DATA EXTRACT ->
★ ★ ★ ★
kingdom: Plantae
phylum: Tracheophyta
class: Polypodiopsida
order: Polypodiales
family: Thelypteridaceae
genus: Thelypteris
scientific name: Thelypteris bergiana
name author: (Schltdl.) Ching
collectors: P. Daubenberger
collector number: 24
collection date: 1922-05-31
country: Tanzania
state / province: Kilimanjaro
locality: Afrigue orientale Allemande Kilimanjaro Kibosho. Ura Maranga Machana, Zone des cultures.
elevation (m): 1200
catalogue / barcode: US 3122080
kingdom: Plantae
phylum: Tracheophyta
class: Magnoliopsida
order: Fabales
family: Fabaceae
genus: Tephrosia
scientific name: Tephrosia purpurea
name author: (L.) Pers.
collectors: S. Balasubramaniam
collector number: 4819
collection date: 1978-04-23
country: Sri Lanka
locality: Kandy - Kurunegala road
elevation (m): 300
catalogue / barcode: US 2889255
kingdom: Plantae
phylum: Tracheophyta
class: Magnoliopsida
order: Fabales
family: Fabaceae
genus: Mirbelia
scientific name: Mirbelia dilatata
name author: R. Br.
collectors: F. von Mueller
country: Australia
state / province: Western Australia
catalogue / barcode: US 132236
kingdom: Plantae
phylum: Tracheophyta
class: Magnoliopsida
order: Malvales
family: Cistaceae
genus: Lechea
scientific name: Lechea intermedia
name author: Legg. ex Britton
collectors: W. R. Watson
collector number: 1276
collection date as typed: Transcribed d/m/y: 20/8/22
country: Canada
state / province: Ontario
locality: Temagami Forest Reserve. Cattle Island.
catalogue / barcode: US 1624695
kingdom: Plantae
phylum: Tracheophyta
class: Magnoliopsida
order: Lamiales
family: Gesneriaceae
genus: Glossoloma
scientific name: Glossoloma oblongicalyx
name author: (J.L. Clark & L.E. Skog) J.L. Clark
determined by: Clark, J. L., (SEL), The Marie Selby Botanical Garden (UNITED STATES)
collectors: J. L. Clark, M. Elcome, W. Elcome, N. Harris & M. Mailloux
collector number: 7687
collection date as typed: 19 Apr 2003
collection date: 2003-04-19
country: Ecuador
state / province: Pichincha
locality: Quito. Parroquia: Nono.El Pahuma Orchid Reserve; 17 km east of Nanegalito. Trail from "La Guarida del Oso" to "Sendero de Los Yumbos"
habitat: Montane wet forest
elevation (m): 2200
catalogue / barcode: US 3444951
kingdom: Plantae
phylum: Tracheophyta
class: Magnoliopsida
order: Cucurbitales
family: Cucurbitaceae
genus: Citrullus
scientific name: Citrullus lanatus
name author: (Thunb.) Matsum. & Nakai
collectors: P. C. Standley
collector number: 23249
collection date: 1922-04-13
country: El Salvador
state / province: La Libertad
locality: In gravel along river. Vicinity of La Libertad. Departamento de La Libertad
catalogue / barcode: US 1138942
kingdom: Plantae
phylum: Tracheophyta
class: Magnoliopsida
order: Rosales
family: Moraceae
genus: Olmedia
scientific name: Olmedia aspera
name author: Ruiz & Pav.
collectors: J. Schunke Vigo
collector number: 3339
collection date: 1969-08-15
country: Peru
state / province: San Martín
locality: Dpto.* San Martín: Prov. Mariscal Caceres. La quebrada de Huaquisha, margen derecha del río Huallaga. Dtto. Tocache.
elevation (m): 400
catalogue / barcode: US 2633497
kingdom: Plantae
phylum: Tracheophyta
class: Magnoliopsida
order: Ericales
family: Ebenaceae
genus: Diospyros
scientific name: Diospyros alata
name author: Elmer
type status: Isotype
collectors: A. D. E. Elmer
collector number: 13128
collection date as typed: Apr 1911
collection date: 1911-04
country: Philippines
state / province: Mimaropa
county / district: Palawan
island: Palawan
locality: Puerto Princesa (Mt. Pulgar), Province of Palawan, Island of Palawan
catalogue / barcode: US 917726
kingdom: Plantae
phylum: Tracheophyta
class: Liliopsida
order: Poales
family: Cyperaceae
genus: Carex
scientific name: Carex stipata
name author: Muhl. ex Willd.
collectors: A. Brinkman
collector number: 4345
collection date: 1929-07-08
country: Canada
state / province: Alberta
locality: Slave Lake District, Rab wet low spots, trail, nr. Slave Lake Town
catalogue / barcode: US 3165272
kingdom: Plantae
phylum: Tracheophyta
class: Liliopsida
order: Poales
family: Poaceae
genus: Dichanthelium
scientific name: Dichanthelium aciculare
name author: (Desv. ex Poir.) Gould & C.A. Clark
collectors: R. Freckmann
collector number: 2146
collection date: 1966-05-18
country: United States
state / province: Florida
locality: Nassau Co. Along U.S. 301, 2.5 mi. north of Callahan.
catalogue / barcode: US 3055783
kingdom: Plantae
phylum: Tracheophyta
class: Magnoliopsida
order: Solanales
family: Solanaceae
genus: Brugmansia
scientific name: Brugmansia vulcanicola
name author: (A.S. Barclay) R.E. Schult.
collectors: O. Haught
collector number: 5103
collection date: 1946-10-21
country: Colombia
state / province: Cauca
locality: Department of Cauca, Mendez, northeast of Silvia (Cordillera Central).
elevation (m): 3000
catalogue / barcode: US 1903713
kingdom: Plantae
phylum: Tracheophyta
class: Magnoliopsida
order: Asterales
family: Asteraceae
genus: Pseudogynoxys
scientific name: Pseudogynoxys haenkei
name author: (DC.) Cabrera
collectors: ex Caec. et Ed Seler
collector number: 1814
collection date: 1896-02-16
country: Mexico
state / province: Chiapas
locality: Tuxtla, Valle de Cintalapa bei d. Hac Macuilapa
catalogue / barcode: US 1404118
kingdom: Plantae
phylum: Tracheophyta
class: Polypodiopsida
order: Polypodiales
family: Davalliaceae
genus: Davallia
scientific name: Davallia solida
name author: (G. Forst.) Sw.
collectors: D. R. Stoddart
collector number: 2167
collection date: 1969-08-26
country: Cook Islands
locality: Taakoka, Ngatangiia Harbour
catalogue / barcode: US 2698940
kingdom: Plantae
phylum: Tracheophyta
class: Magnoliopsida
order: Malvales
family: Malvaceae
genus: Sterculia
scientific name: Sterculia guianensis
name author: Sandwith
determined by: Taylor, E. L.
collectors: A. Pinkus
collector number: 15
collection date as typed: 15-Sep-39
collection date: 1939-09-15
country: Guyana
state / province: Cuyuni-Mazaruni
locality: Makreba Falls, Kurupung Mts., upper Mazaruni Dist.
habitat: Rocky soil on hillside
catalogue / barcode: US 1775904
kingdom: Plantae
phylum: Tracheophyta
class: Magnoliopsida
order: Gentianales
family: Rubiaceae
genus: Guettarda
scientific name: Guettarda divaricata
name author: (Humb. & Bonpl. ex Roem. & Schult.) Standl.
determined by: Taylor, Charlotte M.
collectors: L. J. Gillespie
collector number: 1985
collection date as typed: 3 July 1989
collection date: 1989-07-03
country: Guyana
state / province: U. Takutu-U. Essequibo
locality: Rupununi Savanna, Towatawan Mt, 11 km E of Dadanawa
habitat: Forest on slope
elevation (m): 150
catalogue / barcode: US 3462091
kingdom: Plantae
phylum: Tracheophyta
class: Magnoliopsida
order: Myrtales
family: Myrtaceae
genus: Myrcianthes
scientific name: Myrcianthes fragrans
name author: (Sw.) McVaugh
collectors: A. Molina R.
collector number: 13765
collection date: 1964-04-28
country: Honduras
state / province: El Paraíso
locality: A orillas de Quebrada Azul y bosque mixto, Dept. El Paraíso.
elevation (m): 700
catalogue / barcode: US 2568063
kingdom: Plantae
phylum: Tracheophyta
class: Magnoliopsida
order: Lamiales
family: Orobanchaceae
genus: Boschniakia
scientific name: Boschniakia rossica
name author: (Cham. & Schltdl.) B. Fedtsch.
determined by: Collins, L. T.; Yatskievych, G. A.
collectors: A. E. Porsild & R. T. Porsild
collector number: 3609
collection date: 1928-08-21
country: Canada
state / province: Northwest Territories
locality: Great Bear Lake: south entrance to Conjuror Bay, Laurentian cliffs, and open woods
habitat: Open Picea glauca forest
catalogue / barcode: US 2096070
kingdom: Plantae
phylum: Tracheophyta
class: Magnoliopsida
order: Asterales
★ ★ ★ ★
WRITTEN EXERCISE -> Give the stretch from the first line of the entries through the line containing "state / province: Western Australia" as a numbered list, leaving out any blank lines.

RESPONSE TO THE EXERCISE ->
1. kingdom: Plantae
2. phylum: Tracheophyta
3. class: Polypodiopsida
4. order: Polypodiales
5. family: Thelypteridaceae
6. genus: Thelypteris
7. scientific name: Thelypteris bergiana
8. name author: (Schltdl.) Ching
9. collectors: P. Daubenberger
10. collector number: 24
11. collection date: 1922-05-31
12. country: Tanzania
13. state / province: Kilimanjaro
14. locality: Afrigue orientale Allemande Kilimanjaro Kibosho. Ura Maranga Machana, Zone des cultures.
15. elevation (m): 1200
16. catalogue / barcode: US 3122080
17. kingdom: Plantae
18. phylum: Tracheophyta
19. class: Magnoliopsida
20. order: Fabales
21. family: Fabaceae
22. genus: Tephrosia
23. scientific name: Tephrosia purpurea
24. name author: (L.) Pers.
25. collectors: S. Balasubramaniam
26. collector number: 4819
27. collection date: 1978-04-23
28. country: Sri Lanka
29. locality: Kandy - Kurunegala road
30. elevation (m): 300
31. catalogue / barcode: US 2889255
32. kingdom: Plantae
33. phylum: Tracheophyta
34. class: Magnoliopsida
35. order: Fabales
36. family: Fabaceae
37. genus: Mirbelia
38. scientific name: Mirbelia dilatata
39. name author: R. Br.
40. collectors: F. von Mueller
41. country: Australia
42. state / province: Western Australia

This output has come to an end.